Passage très rapide (une seule journée) mais très riche en rencontres et en échanges cette année (et en dédicaces).
Et une table-ronde en tant que participant au sujet des harmonies possibles ou impossibles en ligne, notamment au travers des médias sociaux. En compagnie du créateur de contenus Maxestlà, de l’écrivain Christopher Bouix et avec Romain Mc Killeron comme modérateur.
Je n’ai rien dit de très nouveau par rapport à ce que j’écris sur ce blog ou dans mes livres et articles mais je veux revenir ici sur deux points.
Le premier faisait suite à la question de comprendre et d’expliquer en quoi les médias et réseaux sociaux créent et redéfinissent nos liens (sociaux). Et la réponse est que là où l’économie du web initial s’était construite autour des pages web et au travers des liens hypertextes baptisés hyperliens, l’économie des réseaux sociaux s’était bâtie autour des profils envisagés comme autant de documents, en tentant d’en tracer les affects mobilisés et déposés dans chaque échange, lors de chaque signalement d’appartenance. Soit un passage des hyperliens à ce que l’on pourrait qualifier des hyperaffects. C’est tout con mais je ne l’avais jamais formulé comme ça et je trouve … que cela fait sens 🙂
L’autre point qui fut celui de la conclusion, était de savoir s’il était possible d’envisager un monde numérique reposant sur une logique d’harmonie universelle. Interrogation à laquelle j’ai répondu « oui ».

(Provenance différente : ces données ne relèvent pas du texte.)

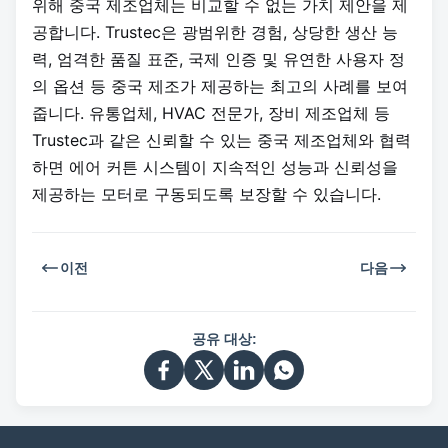
위해 중국 제조업체는 비교할 수 없는 가치 제안을 제
공합니다. Trustec은 광범위한 경험, 상당한 생산 능
력, 엄격한 품질 표준, 국제 인증 및 유연한 사용자 정
의 옵션 등 중국 제조가 제공하는 최고의 사례를 보여
줍니다. 유통업체, HVAC 전문가, 장비 제조업체 등
Trustec과 같은 신뢰할 수 있는 중국 제조업체와 협력
하면 에어 커튼 시스템이 지속적인 성능과 신뢰성을
제공하는 모터로 구동되도록 보장할 수 있습니다.
이전
다음
공유 대상: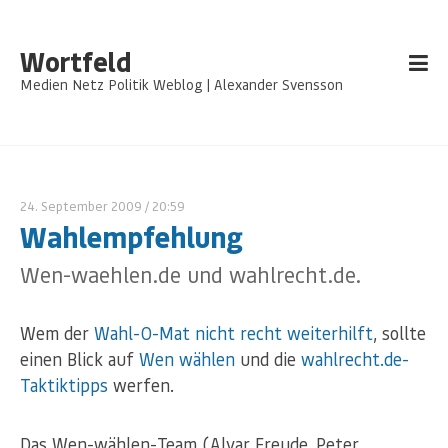
Wortfeld
Medien Netz Politik Weblog | Alexander Svensson
24. September 2009
/ 20:59
Wahlempfehlung
Wen-waehlen.de und wahlrecht.de.
Wem der
Wahl-O-Mat
nicht recht weiterhilft
, sollte
einen Blick auf
Wen wählen
und die
wahlrecht.de-
Taktiktipps
werfen.
Das Wen-wählen-Team (Alvar Freude, Peter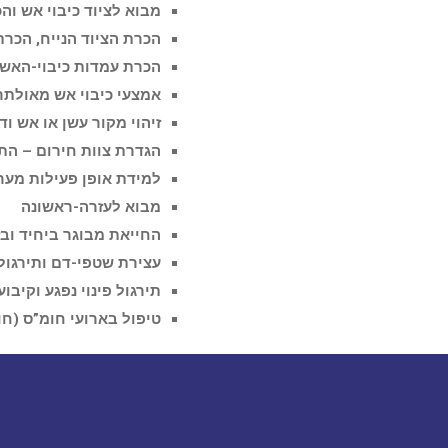
מבוא לציוד כיבוי אש והכ
הכרת הציוד הנייח, הכרת 
הכרת עמדות כיבוי-האש
אמצעי כיבוי אש מאולתר
זיהוי מקור עשן או אש ו
הגדרת צוות חירום – התא
למידת אופן פעילות מערכ
מבוא לעזרה-ראשונה
החייאת מבוגר ביחיד ובזו
עצירת שטפי-דם ותירגול
תירגול פינוי נפגע וקיבו
טיפול בארועי חומ”ס (ח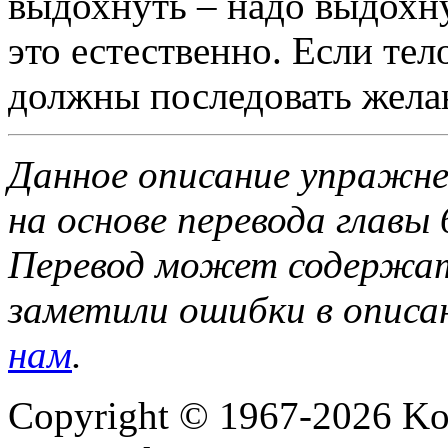
выдохнуть – надо выдохну
это естественно. Если те
должны последовать жела
Данное описание упражне
на основе перевода главы
Перевод может содержат
заметили ошибки в описа
нам
.
Copyright © 1967-2026 Ko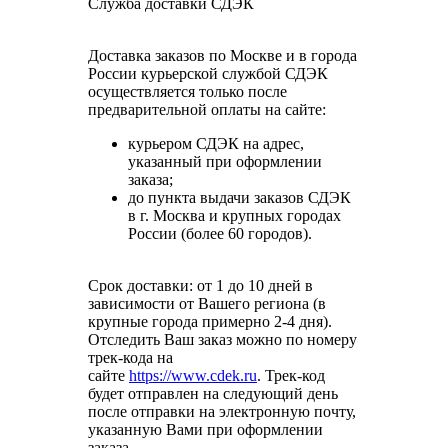
Служба доставки СДЭК
Доставка заказов по Москве и в города
России курьерской службой СДЭК
осуществляется только после
предварительной оплаты на сайте:
курьером СДЭК на адрес,
указанный при оформлении
заказа;
до пункта выдачи заказов СДЭК
в г. Москва и крупных городах
России (более 60 городов).
Срок доставки: от 1 до 10 дней в
зависимости от Вашего региона (в
крупные города примерно 2-4 дня).
Отследить Ваш заказ можно по номеру
трек-кода на
сайте
https://www.cdek.ru
. Трек-код
будет отправлен на следующий день
после отправки на электронную почту,
указанную Вами при оформлении
заказа.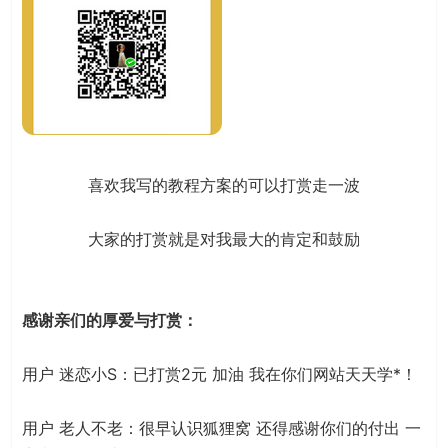
喜欢我写的教程方案的可以打赏走一波
大家的打赏就是对我最大的肯定和鼓励
感谢亲们的厚爱与打赏：
用户 迷恋小S：已打赏2元 加油 我在你们网站天天学*！
用户 老人不老：很早认识狐狸窝 还得感谢你们的付出 一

Oui parce que nous savons très exactement ce qu’il faut faire pour réduite drastiquement et quasiment supprimer l’essentiel des interactions toxiques et autres « biais de négativité algorithmique ». Il faut introduire de la friction, de l’adhérence dans les interactions pour leur rendre un coût cognitif significatif et permettre à chacun de simplement réfléchir à ce qu’il fait autrement que par un arc réflexe conditionné ; il faut effacer les métriques dites « de partage » pour tout le monde sauf pour celles et ceux qui sont à l’origine de la publication ; il faut diminuer la portée de propagation de l’ensemble des publications ; il faut principalement casser les chaînes de contamination virales ; et il faut quelques autres choses encore mais oui, nous savons très exactement ce qu’il faut faire pour retrouver des contextes principalement harmoniques.

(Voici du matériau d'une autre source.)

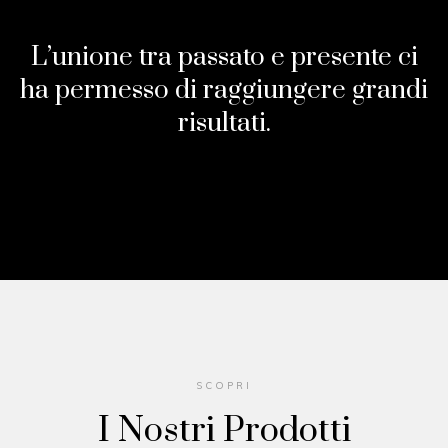
L’unione tra passato e presente ci
ha permesso di raggiungere grandi
risultati.
SCOPRI
I Nostri Prodotti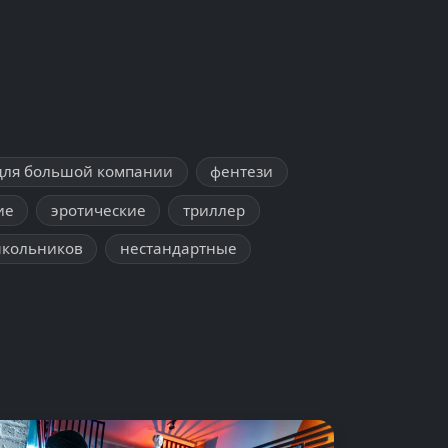
для большой компании
фентези
ие
эротические
триллер
школьников
нестандартные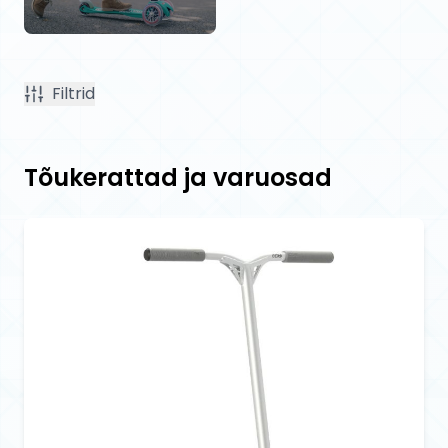
Filtrid
Tõukerattad ja varuosad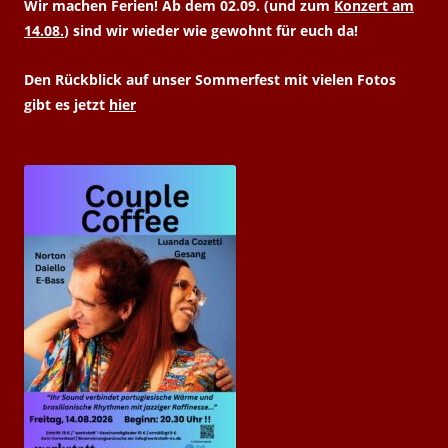
Wir machen Ferien! Ab dem 02.09. (und zum
Konzert am
14.08.
) sind wir wieder wie gewohnt für euch da!
Den Rückblick auf unser Sommerfest mit vielen Fotos
gibt es jetzt
hier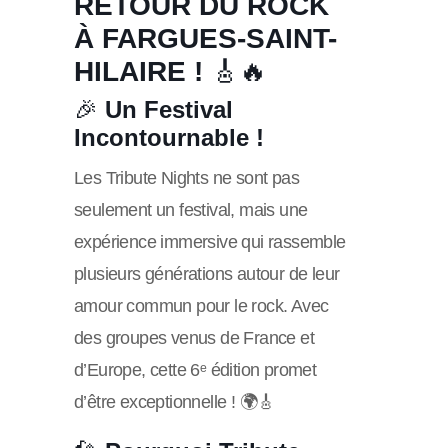
RETOUR DU ROCK
À FARGUES-SAINT-
HILAIRE !
🎸🔥
🎉
Un Festival
Incontournable !
Les Tribute Nights ne sont pas
seulement un festival, mais une
expérience immersive qui rassemble
plusieurs générations autour de leur
amour commun pour le rock. Avec
des groupes venus de France et
d’Europe, cette 6ᵉ édition promet
d’être exceptionnelle ! 🌍🎸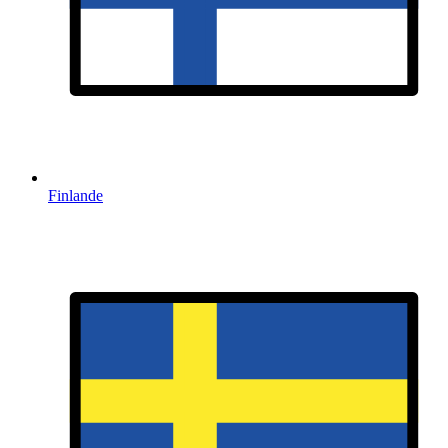
Finlande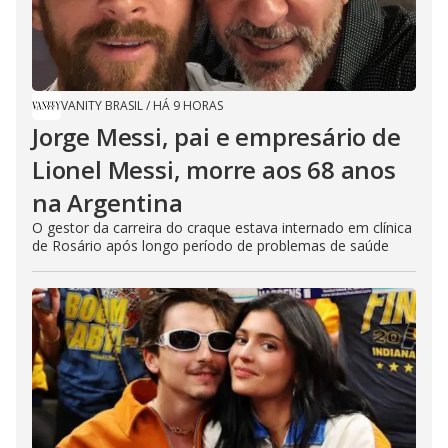
VANITY BRASIL
/
HÁ 9 HORAS
Jorge Messi, pai e empresário de
Lionel Messi, morre aos 68 anos
na Argentina
O gestor da carreira do craque estava internado em clínica
de Rosário após longo período de problemas de saúde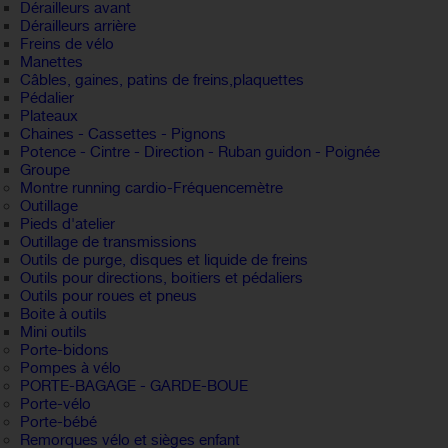
Dérailleurs avant
Dérailleurs arrière
Freins de vélo
Manettes
Câbles, gaines, patins de freins,plaquettes
Pédalier
Plateaux
Chaines - Cassettes - Pignons
Potence - Cintre - Direction - Ruban guidon - Poignée
Groupe
Montre running cardio-Fréquencemètre
Outillage
Pieds d'atelier
Outillage de transmissions
Outils de purge, disques et liquide de freins
Outils pour directions, boitiers et pédaliers
Outils pour roues et pneus
Boite à outils
Mini outils
Porte-bidons
Pompes à vélo
PORTE-BAGAGE - GARDE-BOUE
Porte-vélo
Porte-bébé
Remorques vélo et sièges enfant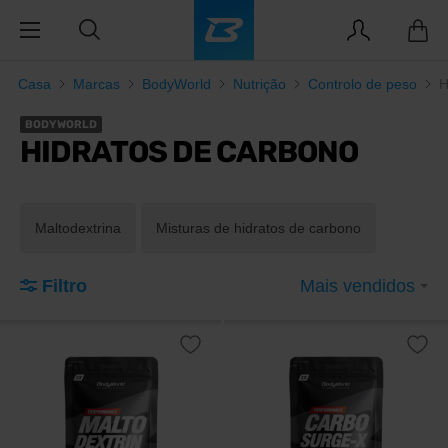
Casa
Marcas
BodyWorld
Nutrição
Controlo de peso
H
BODYWORLD
HIDRATOS DE CARBONO
Maltodextrina
Misturas de hidratos de carbono
Filtro
Mais vendidos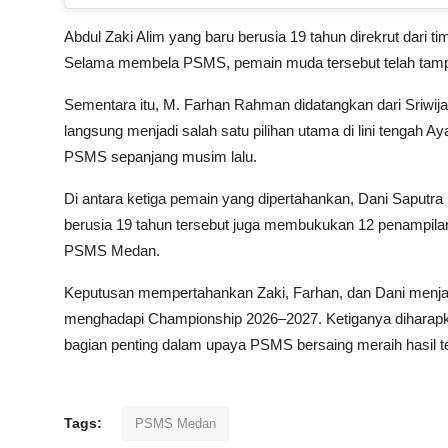
Abdul Zaki Alim yang baru berusia 19 tahun direkrut dar
Selama membela PSMS, pemain muda tersebut telah tampi
Sementara itu, M. Farhan Rahman didatangkan dari Sriwija
langsung menjadi salah satu pilihan utama di lini tengah
PSMS sepanjang musim lalu.
Di antara ketiga pemain yang dipertahankan, Dani Saputra
berusia 19 tahun tersebut juga membukukan 12 penampila
PSMS Medan.
Keputusan mempertahankan Zaki, Farhan, dan Dani menj
menghadapi Championship 2026–2027. Ketiganya diharapk
bagian penting dalam upaya PSMS bersaing meraih hasil 
Tags:
PSMS Medan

Mais j’ai également répondu « non » à cette question. Non car je ne crois pas à l’universel de l’harmonie de communautés humaines massives et numériquement agencées et rassemblées. Je crois qu’il est des effets de seuil au-delà desquels (et y compris en coupant l’ensemble des chaînes de contamination virales) plus aucune forme d’harmonie n’est possible car balayée par des architectures techniques toxiques. Personne, aucun et aucune d’entre nous n’est fait pour vivre dans un monde d’information à ce point entropique. Personne. L’information c’est normalement ce qui « met en forme » et c’est, dans les systèmes complexes, du vivant comme du mécanique et de l’informatique, ce qui permet de lutter contre l’entropie ; l’information c’est un facteur de néguentropie, d’ordre et d’organisation. Bien plus que notre seul rapport à l’information c’est la naturalité de l’information elle-même en tant que facteur néguentropique qui s’effondre dans la dimension plus que massive des populations et des discours en présence à l’échelle des grandes plateformes de médias numériques.

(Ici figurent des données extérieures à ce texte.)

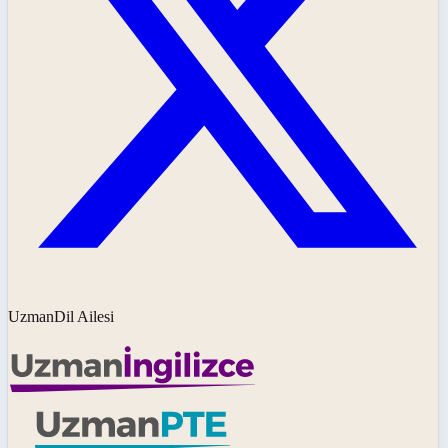
UzmanDil Ailesi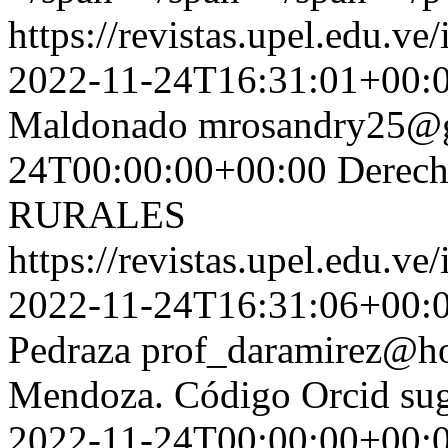
https://revistas.upel.edu.ve
2022-11-24T16:31:01+00:
Maldonado
mrosandry25@
24T00:00:00+00:00
Derec
RURALES
https://revistas.upel.edu.ve
2022-11-24T16:31:06+00:
Pedraza
prof_daramirez@h
Mendoza. Código Orcid
su
2022-11-24T00:00:00+00: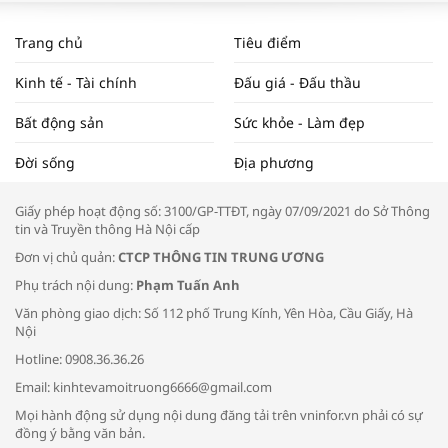
WORLDBANK DỰ BÁO KINH TẾ VIỆT
NAM NĂM 2024 VÀ NĂM 2025 | NHỊP
Trang chủ
Tiêu điểm
ĐẬP THỊ TRƯỜNG #62
Kinh tế - Tài chính
Đấu giá - Đấu thầu
Bất động sản
Sức khỏe - Làm đẹp
Tọa đàm “Xúc tiến thương mại: Khơi
Đời sống
Địa phương
thông đầu ra cho sản phẩm OCOP”
Giấy phép hoạt động số: 3100/GP-TTĐT, ngày 07/09/2021 do Sở Thông
tin và Truyền thông Hà Nội cấp
Đơn vị chủ quản:
CTCP THÔNG TIN TRUNG ƯƠNG
Phụ trách nội dung:
Phạm Tuấn Anh
Bác sĩ tư vấn cách phòng tránh bệnh
Văn phòng giao dịch: Số 112 phố Trung Kính, Yên Hòa, Cầu Giấy, Hà
đường hô hấp trong thời tiết giao mùa
Nội
Hotline: 0908.36.36.26
Email: kinhtevamoitruong6666@gmail.com
Mọi hành động sử dụng nội dung đăng tải trên vninfor.vn phải có sự
đồng ý bằng văn bản.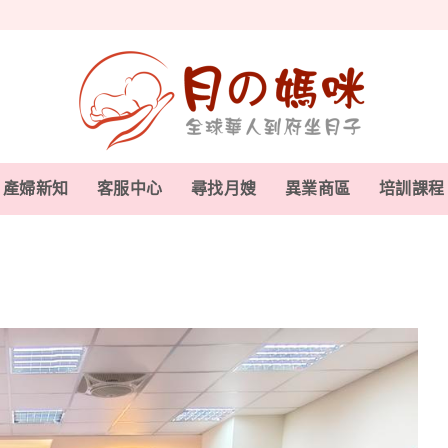
產婦新知
客服中心
尋找月嫂
異業商區
培訓課程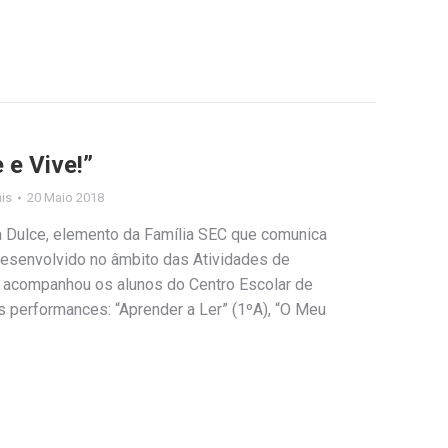
 e Vive!”
ais
20 Maio 2018
a Dulce, elemento da Família SEC que comunica
 desenvolvido no âmbito das Atividades de
), acompanhou os alunos do Centro Escolar de
 performances: “Aprender a Ler” (1ºA), “O Meu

Il existe heureusement d’autres plateformes, moins massives, plus libres et libristes, mais aussi des marges, des canaux, des seuils, des espaces liminaires précieux, et qui sont soit indépendants des grandes plateformes numériques, soit qui s’y nichent et s’y tissent comme autant de repères (« d’heureux pairs ») et d’étranges attracteurs. C’est à l’ensemble de ces espaces liminaires et marginaux qu’il faut consacrer toute notre attention et toute la gamme de nos hyperaffects.
Merci à Roland Lehoucq et à l’ensemble des équipes qui bossent sur ce festival pour le maintenir, lui aussi, comme une marge nécessaire et un étrange attracteur, un grand festival de science-f(r)iction.